No one, no fucking one tells me if I can take off my sunglasses or not, not him anyway. It's my face, if I want to wear them, I wear them and if he doesn't like it, then he can gladly go away or look elsewhere. See, he's infuriating me so easily, it feels like he's a container of petrol and me a fire container, when the two meet, one must explode.

For the good ending of this dinner, I decide to go away from him, because his presence is doing things with my head.

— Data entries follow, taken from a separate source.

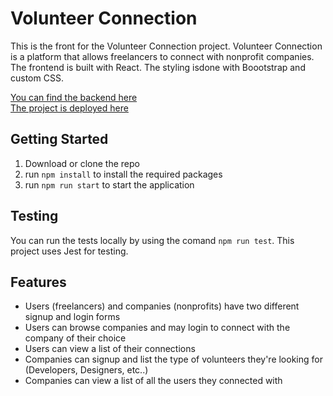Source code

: # Volunteer Connection
This is the front for the Volunteer Connection project. Volunteer Connection is a platform that allows freelancers to connect with nonprofit companies. 
The frontend is built with React.
The styling isdone with Boootstrap and custom CSS.

[You can find the backend here](https://github.com/Eyad-A/volunteer-connection-backend)  
[The project is deployed here](http://volunteer-connection.surge.sh)  

## Getting Started 

1. Download or clone the repo
2. run `npm install` to install the required packages
3. run `npm run start` to start the application  

## Testing
You can run the tests locally by using the comand `npm run test`. This project uses Jest for testing.

## Features 
- Users (freelancers) and companies (nonprofits) have two different signup and login forms
- Users can browse companies and may login to connect with the company of their choice
- Users can view a list of their connections
- Companies can signup and list the type of volunteers they're looking for (Developers, Designers, etc..)
- Companies can view a list of all the users they connected with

"Excuse me, I'm going to the bathroom," I stand up and practically rush there.

"Okay, it's the one with–..."

But before he could continue, I turn the corner, not daring to look at Cher who's behind the bar, then I get in the bathroom, the first opened door. I lock it behind me and let my head rest against the door. I sigh deeply and take my sunglasses off, feeling slightly better.

Involuntarily, my head turns to my left, only to find a huge mirror there, above the counter. My eyes are getting red and freaking glossy. Slowly I move toward the counter, placing my palms on it. In and out I breath, trying my best to calm down.

I regret coming here, I knew nothing good would've happened. I already hate him and now, I detest him. What's the problem of others, thinking they can give orders as if it's natural? No one gives me orders, no one out of my job. And this stupid smile on his stupid face, if only I could tear it off.

Anger, my enemy. Getting angry means getting out of control, which also means being aggressive. The thing about my temper is that sometimes I can't control myself and regret my actions afterwards. But to spare me a battle of kick– boxing in this room, it's better if I get out of here completely.